We've lost another giant—maybe the last of his generation of Golden Age science fiction. Frederik Pohl, along with Clarke, Heinlein, and Asimov, occupied a central position in my formative years as a lover of science fiction. More than any of the others, he kept growing in maturity and ambition as a writer—showing a burst of enormous creativity in his late 50s, with two of his finest books, Man Plus (1976) and Gateway (1977). I consider Gateway one of the top five books in all of science fiction, and I'm not sure what the other four would be.

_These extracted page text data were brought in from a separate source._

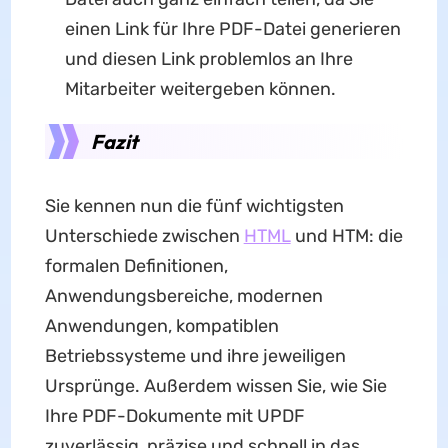
einen Link für Ihre PDF-Datei generieren
und diesen Link problemlos an Ihre
Mitarbeiter weitergeben können.
Fazit
Sie kennen nun die fünf wichtigsten
Unterschiede zwischen
HTML
und HTM: die
formalen Definitionen,
Anwendungsbereiche, modernen
Anwendungen, kompatiblen
Betriebssysteme und ihre jeweiligen
Ursprünge. Außerdem wissen Sie, wie Sie
Ihre PDF-Dokumente mit UPDF
zuverlässig, präzise und schnell in das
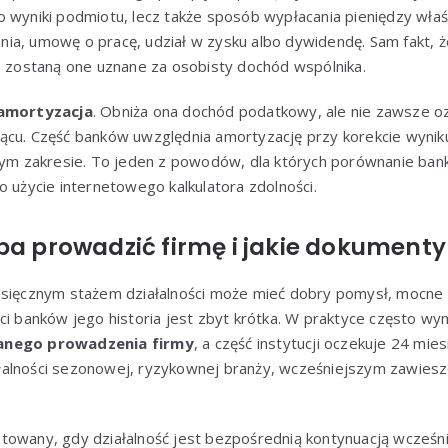
 wyniki podmiotu, lecz także sposób wypłacania pieniędzy właś
ia, umowę o pracę, udział w zysku albo dywidendę. Sam fakt, ż
e zostaną one uznane za osobisty dochód wspólnika.
amortyzacja
. Obniża ona dochód podatkowy, ale nie zawsze o
ącu. Część banków uwzględnia amortyzację przy korekcie wyniku
nym zakresie. To jeden z powodów, dla których porównanie bankó
o użycie internetowego kalkulatora zdolności.
eba prowadzić firmę i jakie dokument
esięcznym stażem działalności może mieć dobry pomysł, mocne 
ci banków jego historia jest zbyt krótka. W praktyce często wy
wanego prowadzenia firmy
, a część instytucji oczekuje 24 mie
alności sezonowej, ryzykownej branży, wcześniejszym zawiesze
towany, gdy działalność jest bezpośrednią kontynuacją wcześni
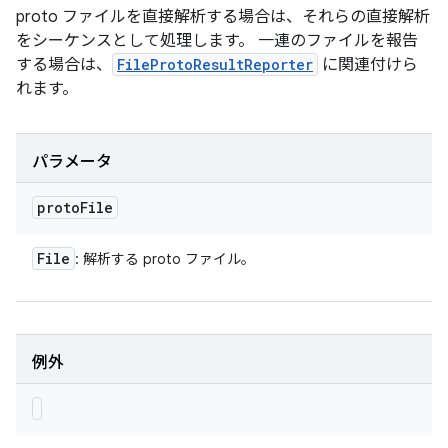
proto ファイルを直接解析する場合は、それらの直接解析
をシーケンスとして処理します。 一連のファイルを報告
する場合は、
FileProtoResultReporter
に関連付けら
れます。
パラメータ
proto
File
File
: 解析する proto ファイル。
例外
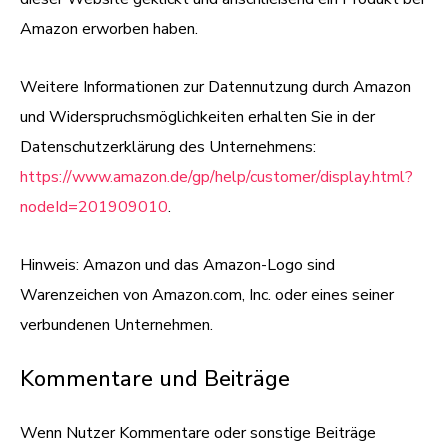
Amazon erworben haben.
Weitere Informationen zur Datennutzung durch Amazon
und Widerspruchsmöglichkeiten erhalten Sie in der
Datenschutzerklärung des Unternehmens:
https://www.amazon.de/gp/help/customer/display.html?
nodeId=201909010
.
Hinweis: Amazon und das Amazon-Logo sind
Warenzeichen von Amazon.com, Inc. oder eines seiner
verbundenen Unternehmen.
Kommentare und Beiträge
Wenn Nutzer Kommentare oder sonstige Beiträge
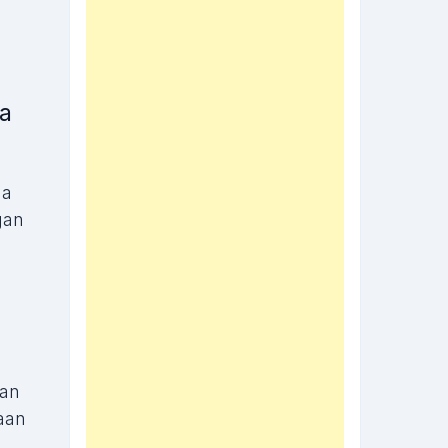
da
na
gan
man
taan
,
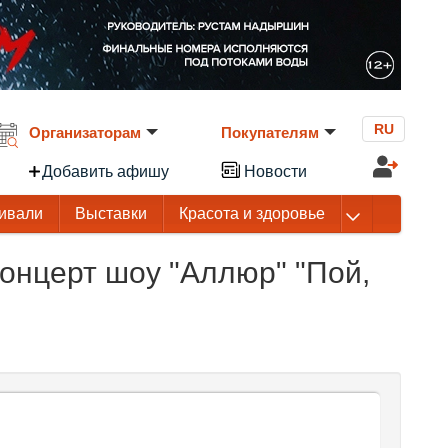
RU
Организаторам
Покупателям
Добавить афишу
Новости
ивали
Выставки
Красота и здоровье
онцерт шоу "Аллюр" "Пой,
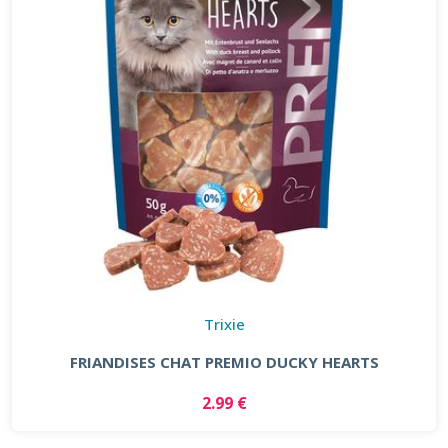
Trixie
FRIANDISES CHAT PREMIO DUCKY HEARTS
2.99 €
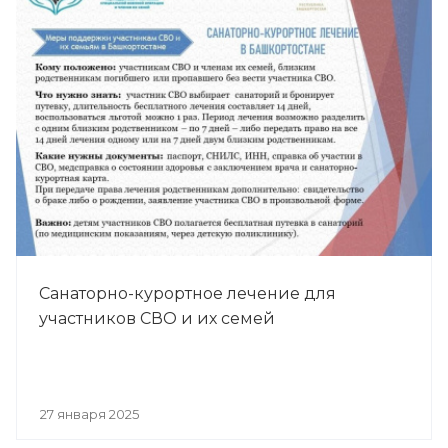
Санаторно-курортное лечение для
участников СВО и их семей
27 января 2025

I first encountered his work, I believe, in
The Space Merchants, which he coauthored in 1953 with C.M. Kornbluth. (I didn't read it in 1953; I was only four years old at the time. I started reading him in my teens.) I still have many old paperbacks of his earlier work on my shelf. Just scanning a list of his titles evokes all kinds of feelings of golden-age sense of wonder:
Search the Sky, Gladiator-At-Law, Drunkard's Walk (which I was especially fond of as a teenager because of the tastefully drawn naked woman on the cover),
Starchild, Rogue Star, Turn Left at Thursday, Starburst, The Siege of Eternity, The Case Against Tomorrow....
And yes, the title of my own work in progress,
The Reefs of Time, is a knowing echo of his
The Reefs of Space.
Pohl did just about everything there was to do in the SF world. He was an editor (
Galaxy magazine), an agent, a solo writer, a collaborative writer, a futurist, a columnist and blogger, a president of the Science Fiction Writers of America, and a SFWA Grandmaster. He was also a perfect gentleman, and a fascinating speaker. I only met him once or twice, but he treated me, a fresh upstart, with graciousness and warmth.
You can read more about his life and work at the
New York Times and the
Guardian.
I hope he's enjoying a perfect view of the stars from where he is right now, perhaps sitting around a table with some of the other departed greats, in the observation lounge of a heavenly starship. Godspeed, Frederik Pohl, and thank you for all of the visions.